A Billy the Kid flea market find could be worth millions of dollars if the person in the old tintype picked up at a North Carolina sale for $10 is found to actually be the infamous Wild West outlaw.
Frank Abrams, a lawyer who picked up the old photograph at Smiley's Flea Market a few years ago, is now working to authenticate the image of
five cowboys with cigars and whiskey bottles, according to the Asheville Citizen-Times. Only two other photos purporting to feature the man born as Henry McCarty, alias William H. Bonney or Billy the Kid, have been authenticated, the newspaper noted.
One Billy the Kid photo that was sold at a Fresno, California, junk shop five years ago for $2 was later estimated to be worth
$5 million, experts told the Los Angeles Times in October. The second one, a 2-by-3-inch tintype taken at Ft. Sumner in New Mexico Territory in 1880, was sold for $2.3 million in 2010.

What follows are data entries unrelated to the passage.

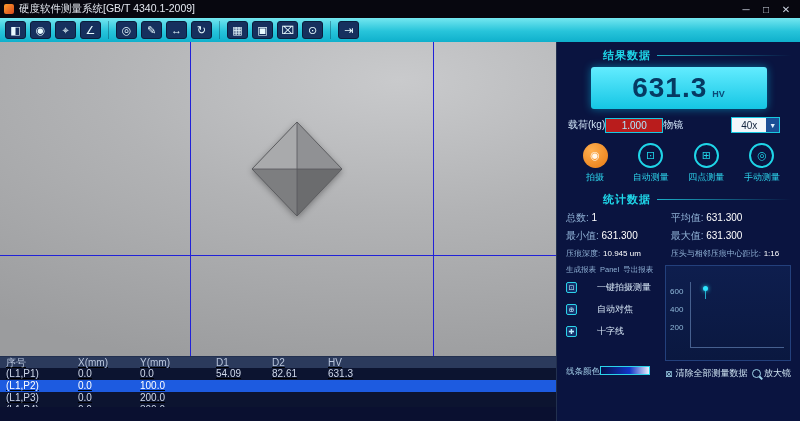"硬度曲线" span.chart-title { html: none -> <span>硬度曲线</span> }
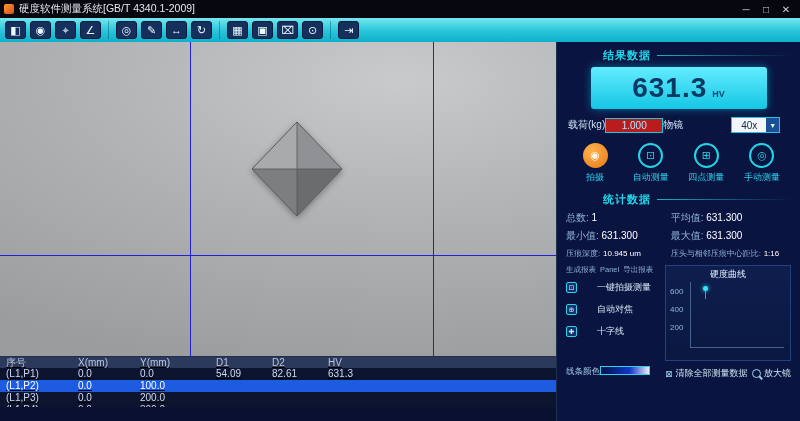"82.61" span.cell { text: 82.61 -> 54.27 }
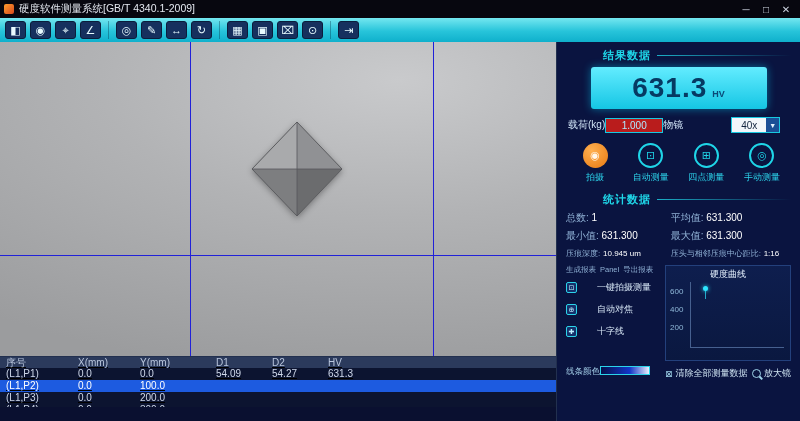"线条颜色" .linecolor-row { align-items: flex-start -> center }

When he heard about the discovery of the latest Billy the Kid photo in October, it caused him to take a harder look at the tintype he purchased at Smiley's in 2012, Abrams told the Citizen-Times.
“This could be one of the most famous photos in American history. It could belong in the Metropolitan Museum,” he said.
He believes one of the cowboys standing in the back of the group bears a strong resemblance to Billy the Kid, so much so that he is having experts conduct facial recognition studies on it.
One person who saw the photo is Tim Sweet, owner of the Billy the Kid Museum in Lincoln, New Mexico. He told the Citizen-Times that there is at least one famous man in the picture.
"That's definitely Pat Garrett on the end," Sweet said, identifying Billy the Kid's former friend-turned-sheriff who was credited with killing the outlaw in 1881 at
Maxwell Ranch in New Mexico, according to History.com. "I'm not sure who the others are."
Abrams told the Albuquerque Journal in December that he believes the picture was taken Jan. 14, 1880, at the weddings of Garrett to Apolinaria Gutierrez and Barney Mason to Juana Madril.
Mason could be the man in the center of the photo, Abrams said. Mason used to steal cattle with Billy the Kid, according to the Journal.
"If I'm right, this will be the only known picture of Billy the Kid with Pat Garrett," Abrams said.
Arizona State University historian Robert J. Stahl told the Journal that there's little scientific evidence available to prove or disprove Abrams' claim about his picture, beyond the evidence that the tintypes used for photographs from the 1850s through the 1880s.